Sehubungan dengan hal ini perlu diingatkan bahwa pandangan utama dari neo-liberalisme berbeda dengan liberalism klasik. Kalau dalam liberlasime klasik peran pasar lebih diutamakan karena lebih efisien, tetapi dalam neo-liberalisme pasar digunakan sebagai penentu segala-galanya. Padahal, dibelakang neo-liberalisme itu ada kepentingan tersembunyi dari pemerintah dan swasta asing. Oleh karena itu, walaupun ide ekonomi pasar sangat menarik, tetapi melihat pasar pada masa sekarang mudah sekali ditunggangi oleh pihak asing, maka banyak yang mengombinasikannya dengan campur tangan pemerintah.
Pada tahun ’80-an sesungguhnya ada keinginan Soeharto untuk menciptkan system ekonomi campuran yang dirasa pas untuk Indonesia. Model yang digunakan Soeharto sejak tahun ’80-an hingga pertengahan tahun ’90-an meniru system yang digunakan di Jerman dan di Jepang, dimana Negara menyatu dan mengarahkan perekonomian kapitalis yang baru tumbuh melalui protesi dan subsidi. Model seperti ini selain berhasil di jerman dan di jepang, juga berhasil diterapkan oleh empat macan asia ( Singapura, Taiwan, Korea Selatan, dan Hongkong), yang kemudian juga ternyata berhasil di Malaysia, Thailand, dan Indonesia. Sebagai buktikeberhasilan system ini, pada pertengahan tahun ’90-an Indonesia termasu sebagai salah satu “miracle economy” di Asia.

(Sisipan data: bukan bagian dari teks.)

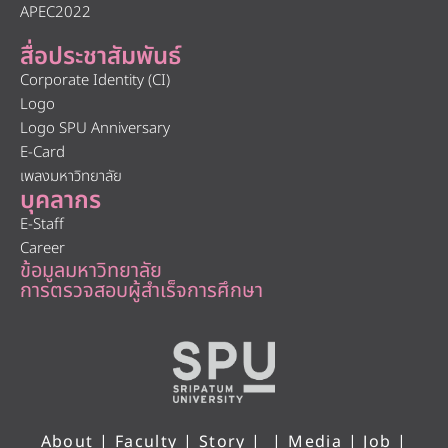
APEC2022
สื่อประชาสัมพันธ์
Corporate Identity (CI)
Logo
Logo SPU Anniversary
E-Card
เพลงมหาวิทยาลัย
บุคลากร
E-Staff
Career
ข้อมูลมหาวิทยาลัย
การตรวจสอบผู้สำเร็จการศึกษา
About
|
Faculty
|
Story
| |
Media
|
Job
|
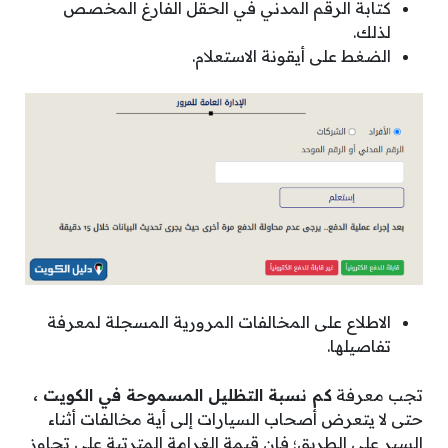
كتابة الرقم المدني في الحقل الفارغ المخصص
لذلك.
الضغط على أيقونة الاستعلام.
الاطلاع على المخالفات المرورية المسجلة لمعرفة
تفاصيلها.
تجب معرفة
كم نسبة التظليل المسموحة في الكويت ،
حتى لا يتعرض أصحاب السيارات إلى أية مخالفات أثناء
السير على الطريق؛ فإن قيمة الغرامة المترتبة على تجاوز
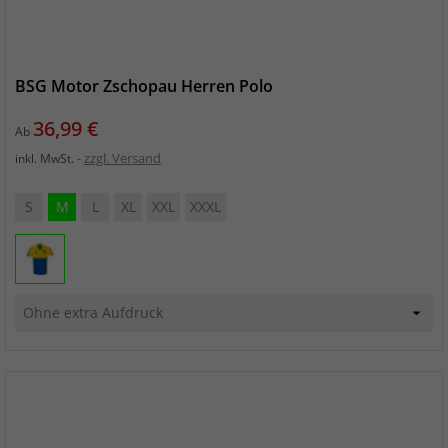
BSG Motor Zschopau Herren Polo
Preis
36,99 €
Ab
zzgl. Versand
inkl. MwSt.
S
M
L
XL
XXL
XXXL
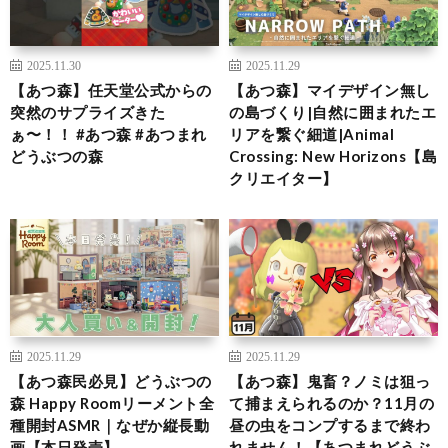
2025.11.30
2025.11.29
【あつ森】任天堂公式からの
【あつ森】マイデザイン無し
突然のサプライズきた
の島づくり|自然に囲まれたエ
ぁ〜！！ #あつ森 #あつまれ
リアを繋ぐ細道|Animal
どうぶつの森
Crossing: New Horizons【島
クリエイター】
2025.11.29
2025.11.29
【あつ森民必見】どうぶつの
【あつ森】鬼畜？ノミは狙っ
森 Happy Roomリーメント全
て捕まえられるのか？11月の
種開封ASMR｜なぜか縦長動
昼の虫をコンプするまで終わ
画【本日発売】
れません！【あつまれどうぶ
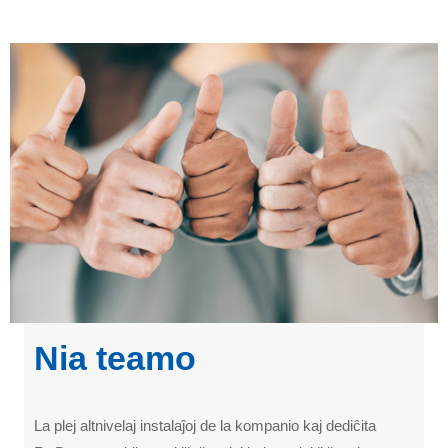
Nia teamo
La plej altnivelaj instalaĵoj de la kompanio kaj dediĉita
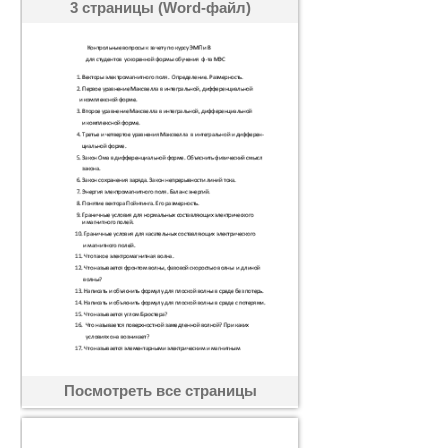
3 страницы (Word-файл)
Посмотреть все страницы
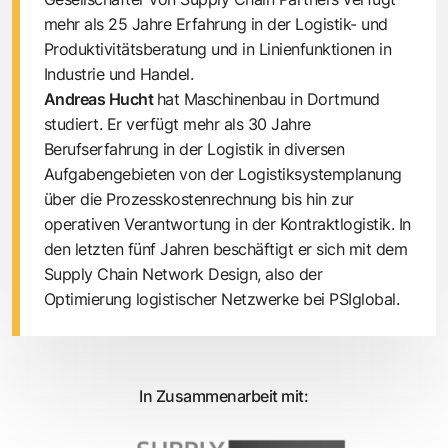
mehr als 25 Jahre Erfahrung in der Logistik- und
Produktivitätsberatung und in Linienfunktionen in
Industrie und Handel.
Andreas Hucht
hat Maschinenbau in Dortmund
studiert. Er verfügt mehr als 30 Jahre
Berufserfahrung in der Logistik in diversen
Aufgabengebieten von der Logistiksystemplanung
über die Prozesskostenrechnung bis hin zur
operativen Verantwortung in der Kontraktlogistik. In
den letzten fünf Jahren beschäftigt er sich mit dem
Supply Chain Network Design, also der
Optimierung logistischer Netzwerke bei PSIglobal.
In Zusammenarbeit mit:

Mungkin karena mendapat banyak pujian, dalam dasawarsa terakhir era pemerintahan Soeharto, Indonesia makin memberi peran pada pasar, dan mengurangi campur tangan pemerintah melalui deregulasi dan debirokratisasi. Akhirnya, liberalisme yang diadopsi Soeharto kebablasan. Waktu Negara-negara Asia ditimpa krisis tahun 1997/1998, kita mengalami kemerosostan ekonomi paling parah.
Mengapa terjadi krisis ekonomi pada tahun 1997/1998? Sehubungan dengan hal itu ada dua versi pendapat. Menurut versi pertama, krisis terjadi karena kebijakan pembangunan yang dijalankan pada tahun-tahun terakhir pemerintahan Soeharto terlalu liberal. Kebijakan yang terlalu liberal ini telah menghancurkan perekonomian yang dibangun dalam jangka waktu lama. Dengan demikian, jalan keluar dari krisis menurut versi pertama ini adalah diperlukannya intervensi pemerintah untuk mengatur perekonomian.